The UK is currently pushing ahead in its Covid-19 vaccination programme. 600,000 Brits alone received a dose on the 30th of January in pursuit of the Prime Minister’s pledge that the most vulnerable will be vaccinated by mid-February. The UK government has ordered over 300 million doses in total, ensuring that all British citizens will be immunised with doses to spare, mirroring the situation in other wealthier nations including Canada and the US.
Yet the reality in other countries is very different. Many lower income states have yet to rollout Covid-19 vaccination programmes or have vaccinated only a tiny portion of their populations. According to research carried out by the Duke Health Innovation Center, the African Union, with its population of more than 1.25 billion, has purchased only 270 million vaccine doses. Experts have argued that we are witnessing the beginnings of a “vaccine apartheid”, where developed nations are receiving access to jabs ahead of poorer developing nations.

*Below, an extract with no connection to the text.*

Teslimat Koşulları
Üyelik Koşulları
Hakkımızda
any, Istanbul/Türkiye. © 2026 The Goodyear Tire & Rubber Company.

The moral implications of this impending crisis are worrying. Already, the costs of some vaccines for lower income countries have risen to more than twice that of what higher income countries have paid, as they become scarcer due to aggressive purchasing tactics. In the name of protecting their populations, developing nations are forced to plunge further into debt.
If the UK continues to doggedly pursue the goal of ensuring that all adults have received a first dose by autumn of this year, the state of affairs will only worsen elsewhere across the world. Vulnerable people in poorer countries will die before they are vaccinated as low risk adults receive immunity across Canada, the EU, the US and the UK. As a 19-year-old who is unlikely to become seriously ill from Covid-19, it is distressing to think that by receiving the vaccination, I could be depriving a frontline worker or immunocompromised person in a developing country their dose.
Wealthier nations stockpiling such a critical resource is not only unethical, but economically irresponsible. The International Chamber of Commerce has estimated that it will cost the world economy over $9 trillion if developing countries continue to struggle to access the vaccine. A prolonged continuation of the pandemic will only result in declining demand and damaged supply chains, equally impacting the economies of both the richest and poorest countries.
The situation has become even more pressing as experts have identified several new variants of the virus, originating in the UK, South Africa and Brazil. These variants are potentially more transmissible, deadly and may reduce the effectiveness of existing vaccines. An enduring “vaccine apartheid” could increase the likelihood of these mutations occurring, placing an ongoing strain on health services that are on the brink of collapse.
As the UK and EU squabble over doses of the AstraZeneca vaccine like petulant children, it is increasingly evident that vaccine nationalism is well and truly upon us. But there is reason to be optimistic. Norway has promised to share its surplus doses with poorer countries, whilst India has shipped vaccines to Bangladesh and Nepal. COVAX, the WHO’s pooling mechanism tasked with overseeing a fair global vaccine rollout, has received donations from countries including the UK. This means it will be able to share over 1 billion vaccine doses this year.
However, these doses will not be enough. More financial pledges must be made to COVAX. Countries with vaccine contracts should commit to donating surplus doses and allow lower income nations to have priority access to supplies to narrow the widening gulf between rich and poor. Yet it is not just vaccines that should be pooled. Vital information concerning the treatment and testing of Covid-19 should be shared and patents waived for the production of vaccines until we are all on an equal footing, and until the pandemic has been brought under control.
Covid-19 does not discriminate, and its impact will be felt by everyone, everywhere, for years to come. Let’s make sure that immunity to the virus does not become merely another hallmark of an increasingly unequal world.